Do you, as an American citizen, have a Constitutional Right to vote?
The answer may depend on how the U.S. Constitution is interpreted (some say) or if you give a state constitution more authority. The majority of state constitutions do explicitly state that citizens have a right to vote, which is the case in Tennessee, where the state's constitution says in Article IV, Section 1:
"Every person, being eighteen years of age, being a citizen of the United States, being a resident of the state for a period of time as prescribed by the General Assembly, and being duly registered in the county of residence for a period of time prior to the day of any election as prescribed by the General Assembly, shall be entitled to vote in all federal, state, and local elections held in the county or district in which such person resides. All such requirements shall be equal and uniform across the state, and there shall be no other qualification attached to the right of suffrage."
In his opinion on the Gore v. Bush case in the 2000 election, Justice Anthony Scalia made reference to voting rights and the electoral college:
" ... the individual citizen has no federal constitutional right to vote for electors for the President of the United States ..."
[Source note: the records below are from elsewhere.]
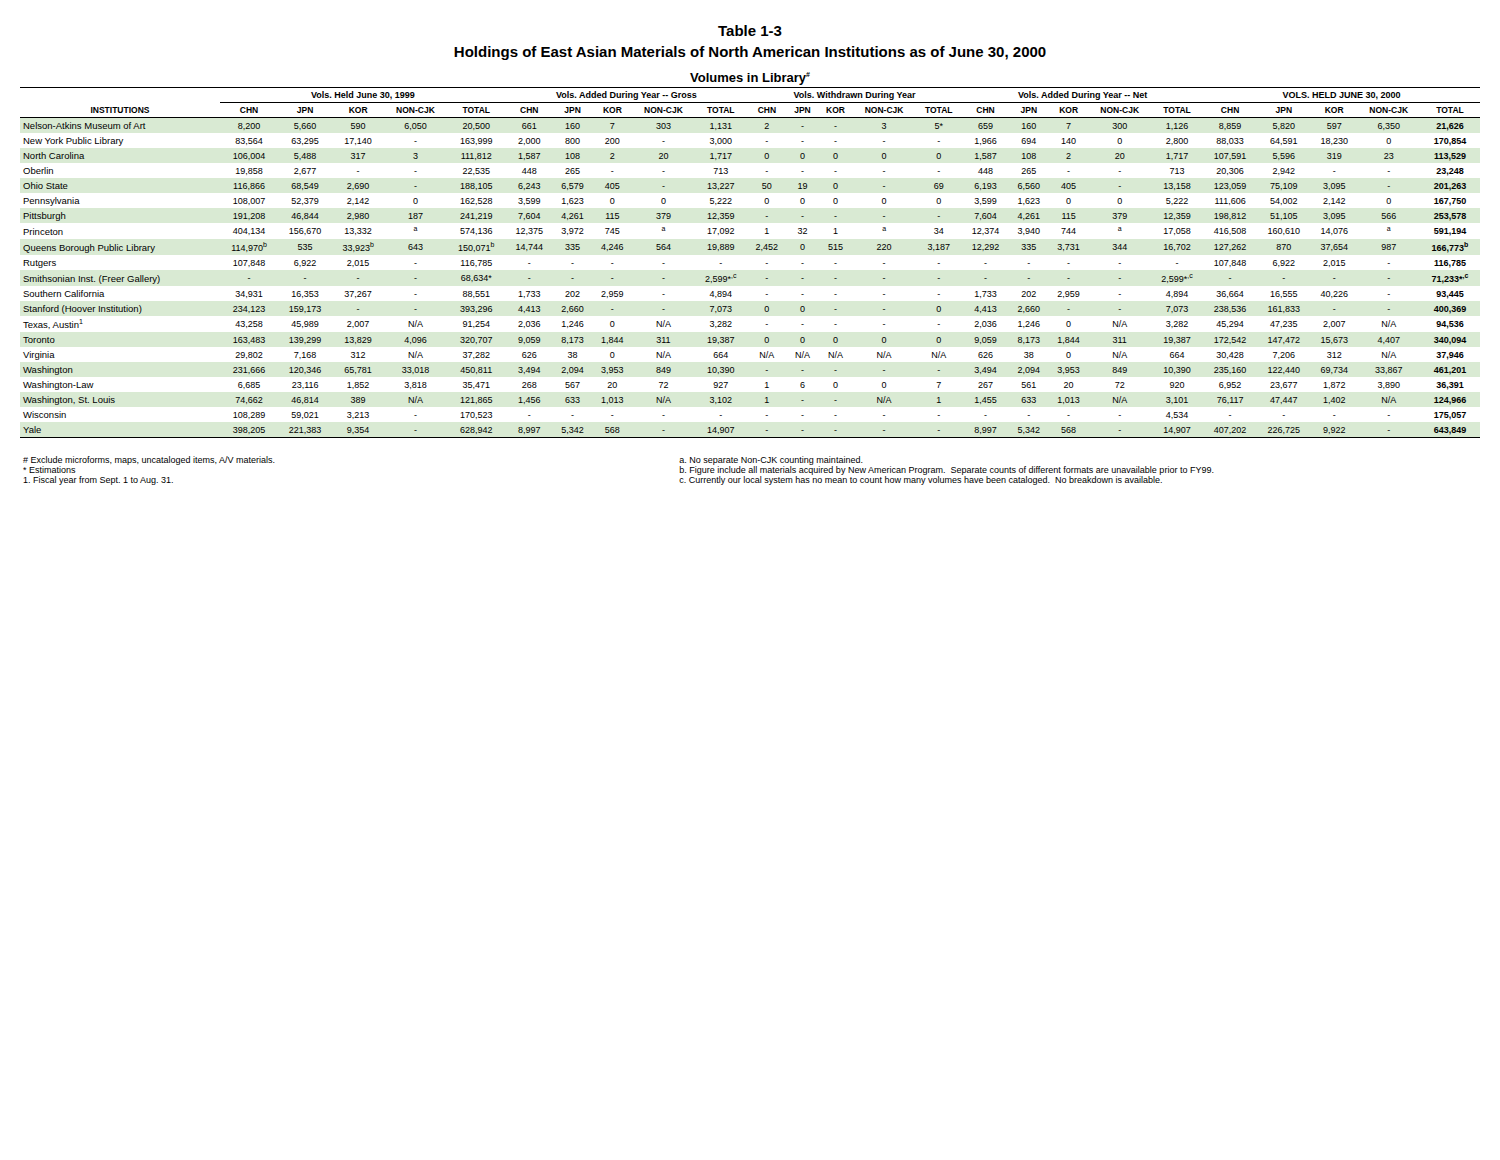Table 1-3
Holdings of East Asian Materials of North American Institutions as of June 30, 2000
Volumes in Library#
| | Vols. Held June 30, 1999 | Vols. Added During Year -- Gross | Vols. Withdrawn During Year | Vols. Added During Year -- Net | VOLS. HELD JUNE 30, 2000 |
| --- | --- | --- | --- | --- | --- |
| INSTITUTIONS | CHN | JPN | KOR | NON-CJK | TOTAL | CHN | JPN | KOR | NON-CJK | TOTAL | CHN | JPN | KOR | NON-CJK | TOTAL | CHN | JPN | KOR | NON-CJK | TOTAL | CHN | JPN | KOR | NON-CJK | TOTAL |
| Nelson-Atkins Museum of Art | 8,200 | 5,660 | 590 | 6,050 | 20,500 | 661 | 160 | 7 | 303 | 1,131 | 2 | - | - | 3 | 5* | 659 | 160 | 7 | 300 | 1,126 | 8,859 | 5,820 | 597 | 6,350 | 21,626 |
| New York Public Library | 83,564 | 63,295 | 17,140 | - | 163,999 | 2,000 | 800 | 200 | - | 3,000 | - | - | - | - | - | 1,966 | 694 | 140 | 0 | 2,800 | 88,033 | 64,591 | 18,230 | 0 | 170,854 |
| North Carolina | 106,004 | 5,488 | 317 | 3 | 111,812 | 1,587 | 108 | 2 | 20 | 1,717 | 0 | 0 | 0 | 0 | 0 | 1,587 | 108 | 2 | 20 | 1,717 | 107,591 | 5,596 | 319 | 23 | 113,529 |
| Oberlin | 19,858 | 2,677 | - | - | 22,535 | 448 | 265 | - | - | 713 | - | - | - | - | - | 448 | 265 | - | - | 713 | 20,306 | 2,942 | - | - | 23,248 |
| Ohio State | 116,866 | 68,549 | 2,690 | - | 188,105 | 6,243 | 6,579 | 405 | - | 13,227 | 50 | 19 | 0 | - | 69 | 6,193 | 6,560 | 405 | - | 13,158 | 123,059 | 75,109 | 3,095 | - | 201,263 |
| Pennsylvania | 108,007 | 52,379 | 2,142 | 0 | 162,528 | 3,599 | 1,623 | 0 | 0 | 5,222 | 0 | 0 | 0 | 0 | 0 | 3,599 | 1,623 | 0 | 0 | 5,222 | 111,606 | 54,002 | 2,142 | 0 | 167,750 |
| Pittsburgh | 191,208 | 46,844 | 2,980 | 187 | 241,219 | 7,604 | 4,261 | 115 | 379 | 12,359 | - | - | - | - | - | 7,604 | 4,261 | 115 | 379 | 12,359 | 198,812 | 51,105 | 3,095 | 566 | 253,578 |
| Princeton | 404,134 | 156,670 | 13,332 | a | 574,136 | 12,375 | 3,972 | 745 | a | 17,092 | 1 | 32 | 1 | a | 34 | 12,374 | 3,940 | 744 | a | 17,058 | 416,508 | 160,610 | 14,076 | a | 591,194 |
| Queens Borough Public Library | 114,970 b | 535 | 33,923 b | 643 | 150,071 b | 14,744 | 335 | 4,246 | 564 | 19,889 | 2,452 | 0 | 515 | 220 | 3,187 | 12,292 | 335 | 3,731 | 344 | 16,702 | 127,262 | 870 | 37,654 | 987 | 166,773 b |
| Rutgers | 107,848 | 6,922 | 2,015 | - | 116,785 | - | - | - | - | - | - | - | - | - | - | - | - | - | - | - | 107,848 | 6,922 | 2,015 | - | 116,785 |
| Smithsonian Inst. (Freer Gallery) | - | - | - | - | 68,634* | - | - | - | - | 2,599* ,c | - | - | - | - | - | - | - | - | - | 2,599* ,c | - | - | - | - | 71,233* ,c |
| Southern California | 34,931 | 16,353 | 37,267 | - | 88,551 | 1,733 | 202 | 2,959 | - | 4,894 | - | - | - | - | - | 1,733 | 202 | 2,959 | - | 4,894 | 36,664 | 16,555 | 40,226 | - | 93,445 |
| Stanford (Hoover Institution) | 234,123 | 159,173 | - | - | 393,296 | 4,413 | 2,660 | - | - | 7,073 | 0 | 0 | - | - | 0 | 4,413 | 2,660 | - | - | 7,073 | 238,536 | 161,833 | - | - | 400,369 |
| Texas, Austin 1 | 43,258 | 45,989 | 2,007 | N/A | 91,254 | 2,036 | 1,246 | 0 | N/A | 3,282 | - | - | - | - | - | 2,036 | 1,246 | 0 | N/A | 3,282 | 45,294 | 47,235 | 2,007 | N/A | 94,536 |
| Toronto | 163,483 | 139,299 | 13,829 | 4,096 | 320,707 | 9,059 | 8,173 | 1,844 | 311 | 19,387 | 0 | 0 | 0 | 0 | 0 | 9,059 | 8,173 | 1,844 | 311 | 19,387 | 172,542 | 147,472 | 15,673 | 4,407 | 340,094 |
| Virginia | 29,802 | 7,168 | 312 | N/A | 37,282 | 626 | 38 | 0 | N/A | 664 | N/A | N/A | N/A | N/A | N/A | 626 | 38 | 0 | N/A | 664 | 30,428 | 7,206 | 312 | N/A | 37,946 |
| Washington | 231,666 | 120,346 | 65,781 | 33,018 | 450,811 | 3,494 | 2,094 | 3,953 | 849 | 10,390 | - | - | - | - | - | 3,494 | 2,094 | 3,953 | 849 | 10,390 | 235,160 | 122,440 | 69,734 | 33,867 | 461,201 |
| Washington-Law | 6,685 | 23,116 | 1,852 | 3,818 | 35,471 | 268 | 567 | 20 | 72 | 927 | 1 | 6 | 0 | 0 | 7 | 267 | 561 | 20 | 72 | 920 | 6,952 | 23,677 | 1,872 | 3,890 | 36,391 |
| Washington, St. Louis | 74,662 | 46,814 | 389 | N/A | 121,865 | 1,456 | 633 | 1,013 | N/A | 3,102 | 1 | - | - | N/A | 1 | 1,455 | 633 | 1,013 | N/A | 3,101 | 76,117 | 47,447 | 1,402 | N/A | 124,966 |
| Wisconsin | 108,289 | 59,021 | 3,213 | - | 170,523 | - | - | - | - | - | - | - | - | - | - | - | - | - | - | 4,534 | - | - | - | - | 175,057 |
| Yale | 398,205 | 221,383 | 9,354 | - | 628,942 | 8,997 | 5,342 | 568 | - | 14,907 | - | - | - | - | - | 8,997 | 5,342 | 568 | - | 14,907 | 407,202 | 226,725 | 9,922 | - | 643,849 |
| # Exclude microforms, maps, uncataloged items, A/V materials. * Estimations 1. Fiscal year from Sept. 1 to Aug. 31. | a. No separate Non-CJK counting maintained. b. Figure include all materials acquired by New American Program. Separate counts of different formats are unavailable prior to FY99. c. Currently our local system has no mean to count how many volumes have been cataloged. No breakdown is available. |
And so much argument has been offered from his view, but linking how the electoral college works to the individuals right to vote is more than stretching for comparisons, as I see it. Still, the argument is made that American citizens don't have a right to vote (see the comments from Nashville's MCB, where the consensus is .... mixed, or at best confused), and that the current voter ID system must be changed.
If the right to vote is not explicitly stated, is it implicit, since we have several amendments declaring a voter cannot be discriminated (or eliminated) due to race, sex or age?
That issue is sure to be a topic in the presentation of a case before the Supreme Court this week challenging the very strict Voter ID Law adopted in Indiana. Also key to the presentation is that no evidence has yet been provided in the case to show that the Indiana Law would/could/does prevent voter fraud.
An excellent overview of the case was presented by American Constitutional Society last week in a panel forum which you can access right here.
There is a push in some states to adopt a federal constitutional amendment explicitly stating a right to vote.
Seems to me there are many inherent problems in deciding to make voting regulations/rights a federal and not a state issue. And I wonder too if much of the debate over IDs and rights to vote have a larger agenda in mind. All the studies I've seen make it clear that voting fraud is almost always a problem with absentee ballots and seldom at a polling location, as each state has specific laws already in place regarding IDs to be presented before casting a ballot.
The outcome of the Supreme Court case may not be offered until late fall of this year - just prior to the presidential election day. Again, odd timing in my mind.
The problem isn't voter fraud in the US, it's voter participation. And who benefits in a conflicting debate on whether or not we have a right to vote? Are hopes that a confused voter will be a non-voter in evidence here?